DAGR is optimal across almost all datasets and both metrics: Avg. 79.4% and Last 87.1%, outperforming DIKI by +3.1% / +2.0% with only 1.8M parameters and no external data dependencies.

Ablation Study¶

Configuration	Avg.(%)	Last(%)	Description
w/o Graph Reg.	71.2	79.5	Removed all graph regularization
\(L_{edge}\) only	73.0	81.0	Intra-layer edge consistency
\(L_{multi}\) only	74.1	82.3	Multi-hop edge consistency
\(L_{path}\) only	75.4	83.7	Inter-layer path consistency (Strongest single term)
Full Model	79.4	87.1	Complete DAGR

Key Findings¶

Inter-layer path constraint \(L_{path}\) is most significant: It alone increases Avg. from 71.2 to 75.4 by blocking the snowball effect.
The three terms are complementary: Each handles local, intra-layer, and cross-layer consistency respectively, providing a balanced stability-plasticity tradeoff.
Training is efficient: MTIL training takes ~2.9 GPU hours (vs 12.9h for ZSCL).
Robust to task order: DAGR shows minimal fluctuation across forward, backward, and random task sequences.

Highlights & Insights¶

Structuralizing the "Dynamic Alignment Process": Progressing from diagnosing the snowball effect to implementing a graph-based solution that sever the propagation chain.
Mask-based selective constraints: Using a binary mask for old class subgraphs is a clean, reusable approach for the stability-plasticity tradeoff.
Layer-wise decay logic: Introducing stronger constraints where misalignment originates (shallow layers) is an effective way to inject prior knowledge into optimization.
Repurposing Attention Rollout: Successfully utilizing attention rollout, typically used for visualization, as a metric for inter-layer propagation.

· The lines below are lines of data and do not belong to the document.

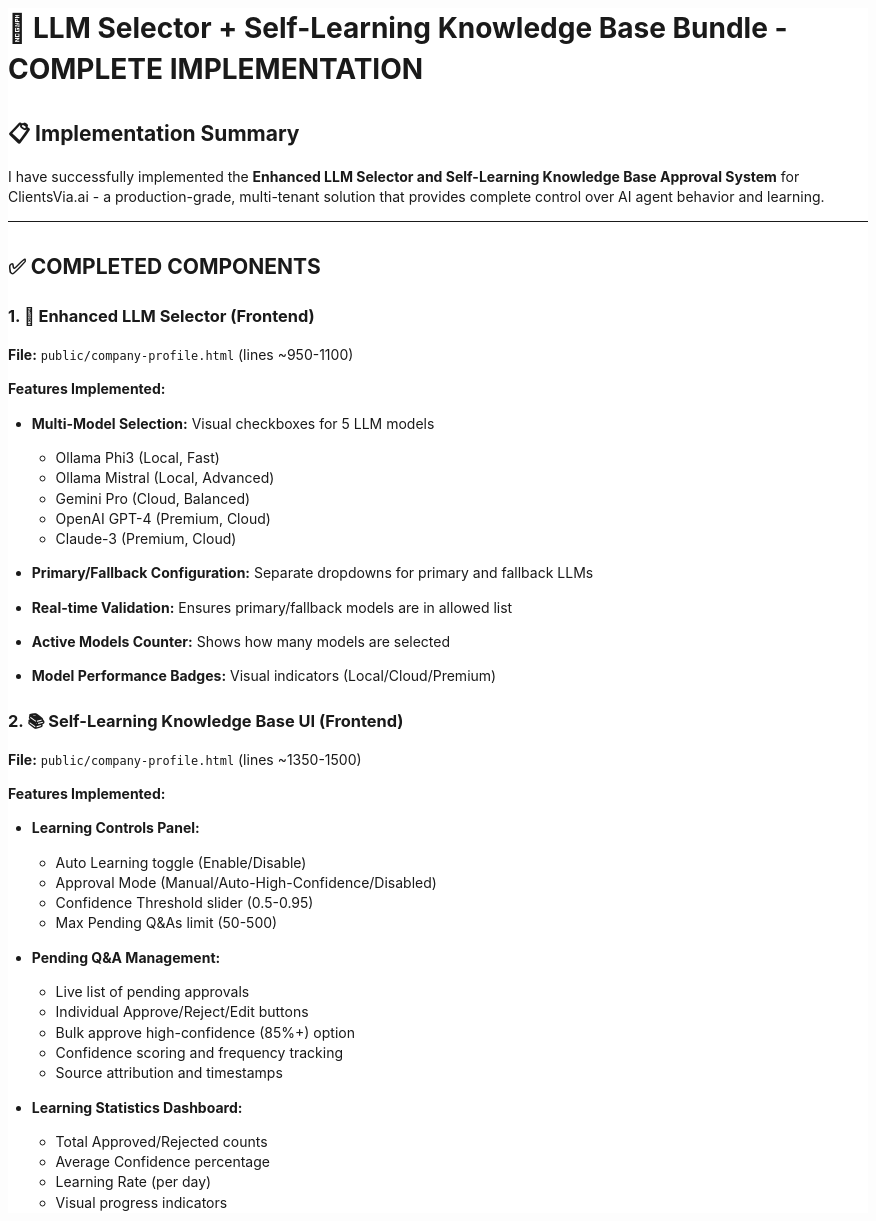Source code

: # 🚀 LLM Selector + Self-Learning Knowledge Base Bundle - COMPLETE IMPLEMENTATION

## 📋 Implementation Summary

I have successfully implemented the **Enhanced LLM Selector and Self-Learning Knowledge Base Approval System** for ClientsVia.ai - a production-grade, multi-tenant solution that provides complete control over AI agent behavior and learning.

---

## ✅ COMPLETED COMPONENTS

### 1. 🧠 Enhanced LLM Selector (Frontend)
**File:** `public/company-profile.html` (lines ~950-1100)

**Features Implemented:**
- **Multi-Model Selection:** Visual checkboxes for 5 LLM models
  - Ollama Phi3 (Local, Fast)
  - Ollama Mistral (Local, Advanced) 
  - Gemini Pro (Cloud, Balanced)
  - OpenAI GPT-4 (Premium, Cloud)
  - Claude-3 (Premium, Cloud)

- **Primary/Fallback Configuration:** Separate dropdowns for primary and fallback LLMs
- **Real-time Validation:** Ensures primary/fallback models are in allowed list
- **Active Models Counter:** Shows how many models are selected
- **Model Performance Badges:** Visual indicators (Local/Cloud/Premium)

### 2. 📚 Self-Learning Knowledge Base UI (Frontend)
**File:** `public/company-profile.html` (lines ~1350-1500)

**Features Implemented:**
- **Learning Controls Panel:**
  - Auto Learning toggle (Enable/Disable)
  - Approval Mode (Manual/Auto-High-Confidence/Disabled)
  - Confidence Threshold slider (0.5-0.95)
  - Max Pending Q&As limit (50-500)

- **Pending Q&A Management:**
  - Live list of pending approvals
  - Individual Approve/Reject/Edit buttons
  - Bulk approve high-confidence (85%+) option
  - Confidence scoring and frequency tracking
  - Source attribution and timestamps

- **Learning Statistics Dashboard:**
  - Total Approved/Rejected counts
  - Average Confidence percentage
  - Learning Rate (per day)
  - Visual progress indicators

Limitations & Future Work¶

Scalability: Challenges remain in managing a very large number of tasks efficiently.
Forward Transfer: Task-specific prompts inherently struggle with unseen tasks; the current "inheritance" patch is a heuristic rather than a fundamental solution.
Hyperparameter Sensitivity: Robustness of selections for \(\alpha, \beta, \gamma, K\) requires verification across different backbones.
Architecture Dependency: The method is currently tied to frozen backbones with cross-attention.

Vs. Static Alignment/Regularization (e.g., LwF, ZSCL): These methods ignore inter-layer drift, whereas DAGR intercepts misalignment propagation, leading to higher stability with fewer parameters.
Vs. Prompt-based MMCL (L2P, DualPrompt, DIKI): While these focus on adaptation via prompts, DAGR adds structural graph regularization to stabilize alignment dynamics within those prompts.
Vs. Representation Dynamics: While prior work noted that "alignment error scales with depth," DAGR translates this insight into an optimizable graph regularization.

Rating¶

Novelty: ⭐⭐⭐⭐ Formalizing modality alignment as a dynamic inter-layer process using graphs is innovative.
Experimental Thoroughness: ⭐⭐⭐⭐ Comprehensive testing on MTIL 11, though verification on more diverse backbones could be beneficial.
Writing Quality: ⭐⭐⭐⭐ Clear alignment between motivation, diagnosis, and method.
Value: ⭐⭐⭐⭐ Significant SOTA improvement on MTIL with high practical efficiency.